Photo 1: Oxygen pitting corrosion on boiler tubes.

     Fill the boiler to the top of the drum, blanking off outlets as necessary to avoid flooding the steam line or the

superheater. The most likely place for corrosion problems to develop would be at any air-liquid interfaces. An additional option uses steam blanketing. This is accomplished by connecting an operating boiler to an idle boiler via the steam header. By doing so, slight pressure is maintained in the off-line boiler by siphoning steam from the on-line boiler. Isolation valves can be used to ensure this method works properly. Also, a lower sulfite dosage is required (80-100 ppm) since the boiler is pressurized.

     It is important that the boiler water be periodically tested to ensure chemical residuals stay within their recommended ranges. If the boiler system is allowed to drop to ambient pressure and temperature, the requirement to chemically scavenge dissolved oxygen will increase. As depicted in the photo attached, oxygen pitting can occur if residual sulfite is not sufficiently maintained.

     If a shutdown is planned and likely to be long, e.g., a few weeks or longer the oxide coating will start to fail, and oxygen may enter the system. To maintain that protection, the system should be stored totally dry if possible. Dry layup, as the name suggests, is achieved when the boiler is drained. However, it is more complicated than just draining the boiler and leaving it. If the boiler is left exposed to air, the variable temperatures and humidity will allow for significant deterioration to the boiler’s interior unless it is protected.

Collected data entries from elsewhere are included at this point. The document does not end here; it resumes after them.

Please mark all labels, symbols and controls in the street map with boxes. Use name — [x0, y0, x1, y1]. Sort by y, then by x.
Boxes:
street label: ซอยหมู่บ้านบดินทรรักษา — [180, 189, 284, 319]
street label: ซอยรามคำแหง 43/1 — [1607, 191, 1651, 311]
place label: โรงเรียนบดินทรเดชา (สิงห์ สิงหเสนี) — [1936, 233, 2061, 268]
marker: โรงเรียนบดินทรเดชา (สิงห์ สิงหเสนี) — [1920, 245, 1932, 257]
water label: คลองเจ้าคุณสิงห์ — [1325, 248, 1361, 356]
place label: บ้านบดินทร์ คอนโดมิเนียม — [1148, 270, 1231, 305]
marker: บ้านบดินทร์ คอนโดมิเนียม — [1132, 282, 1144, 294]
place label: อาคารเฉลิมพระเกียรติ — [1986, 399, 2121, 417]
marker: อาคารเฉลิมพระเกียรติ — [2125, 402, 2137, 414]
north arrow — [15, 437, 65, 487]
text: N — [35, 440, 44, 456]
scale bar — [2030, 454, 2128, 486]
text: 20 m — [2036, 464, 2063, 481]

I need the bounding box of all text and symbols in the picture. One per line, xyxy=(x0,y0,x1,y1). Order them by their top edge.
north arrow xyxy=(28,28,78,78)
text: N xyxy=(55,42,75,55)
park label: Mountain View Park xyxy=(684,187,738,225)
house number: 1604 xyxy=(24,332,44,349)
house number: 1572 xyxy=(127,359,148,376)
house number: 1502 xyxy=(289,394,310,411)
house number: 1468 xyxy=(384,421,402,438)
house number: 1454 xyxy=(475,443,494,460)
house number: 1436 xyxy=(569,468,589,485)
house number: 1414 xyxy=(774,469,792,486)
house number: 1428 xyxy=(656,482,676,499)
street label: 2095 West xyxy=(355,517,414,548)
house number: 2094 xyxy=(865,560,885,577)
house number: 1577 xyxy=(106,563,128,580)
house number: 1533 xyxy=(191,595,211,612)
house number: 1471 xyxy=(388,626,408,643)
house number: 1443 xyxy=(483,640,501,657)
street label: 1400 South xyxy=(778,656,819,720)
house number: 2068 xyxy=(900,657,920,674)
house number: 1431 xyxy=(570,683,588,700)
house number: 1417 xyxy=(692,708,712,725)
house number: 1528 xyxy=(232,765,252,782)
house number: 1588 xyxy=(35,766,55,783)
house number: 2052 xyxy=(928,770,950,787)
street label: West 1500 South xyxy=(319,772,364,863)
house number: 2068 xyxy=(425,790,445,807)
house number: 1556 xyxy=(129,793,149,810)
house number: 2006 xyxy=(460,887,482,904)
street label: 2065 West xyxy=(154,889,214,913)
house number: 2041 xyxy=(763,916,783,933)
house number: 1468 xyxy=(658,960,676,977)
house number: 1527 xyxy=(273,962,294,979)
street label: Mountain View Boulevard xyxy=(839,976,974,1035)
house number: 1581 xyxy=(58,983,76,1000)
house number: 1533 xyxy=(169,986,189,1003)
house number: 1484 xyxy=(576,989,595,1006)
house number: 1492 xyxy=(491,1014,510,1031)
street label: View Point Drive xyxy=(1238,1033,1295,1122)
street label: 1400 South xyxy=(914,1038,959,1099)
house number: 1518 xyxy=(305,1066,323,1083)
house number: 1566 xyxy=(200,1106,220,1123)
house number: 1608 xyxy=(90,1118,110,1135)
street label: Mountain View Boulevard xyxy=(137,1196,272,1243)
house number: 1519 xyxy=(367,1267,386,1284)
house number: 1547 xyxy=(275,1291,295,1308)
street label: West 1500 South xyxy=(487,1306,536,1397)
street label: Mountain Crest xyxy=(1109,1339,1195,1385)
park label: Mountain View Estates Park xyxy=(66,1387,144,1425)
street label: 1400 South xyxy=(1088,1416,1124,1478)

     Flush thoroughly and inspect the interior of the boiler for any remaining sludge deposits. If cleaning is needed, this should be done before the boiler is laid up. Otherwise, wash the waterside surfaces with high-pressure water while the boiler is still wet. First, wash the steam drum, and then the tubes and, lastly, the mud drums and blowdown lines. For firetube boilers, be sure to clean all water sides paying specific attention to any remaining sludge and scale chips between tubes or in the lower shell. If necessary, use a rigid brush to remove all deposits.

Boiler Inspection Wisconsin

Photo 2: Boiler Inspection during dry layup period.

     Dry thoroughly, giving special attention to drying out superheaters if any. If there are puddles, rust will form quickly at the air-water interface. Dry layup offers a great opportunity to inspect the internal waterside for scale/corrosion formation as a justification of the water treatment program. For high humidity atmospheric conditions: quicklime (CaO), commercial-grade silica gel, or a VCI is recommended to be distributed in the boiler drums. When using a desiccant (quicklime or silica gel), the trays should be placed on thin blocks so that air can circulate under and above them. Seal the boiler very carefully, blanking off all openings through which air or steam might enter. Replace quicklime every two months or when needed; for silica gel, replace every two months or when needed, or regenerate by heating at 325 - 350°F until moisture has dissipated.


For low humidity atmospheric conditions: Leave all manholes, handholes, furnaces and stack dampers open

for air circulation. Check the boiler every few months to ensure the atmosphere remains at a consistently low

humidity. If humidity has increased, the boiler may need to be switched to closed dry layup, above. There is a soft line drawn in the sand when it comes to generalizing the best layup procedure for off-line boilers. More often is it the case that a layup procedure is chosen conditionally rather than the preferred method on paper. In a hospital setting, it is unlikely that a boiler can be drained for a long period of time for backup purposes. It can also be difficult to circulate and treat some boilers during wet layup. I would agree with the generalized statement that wet layup is a best practice for idle periods, while dry layup is recommended for long term shutdown but as always, consult a water treatment professional prior to making that decision.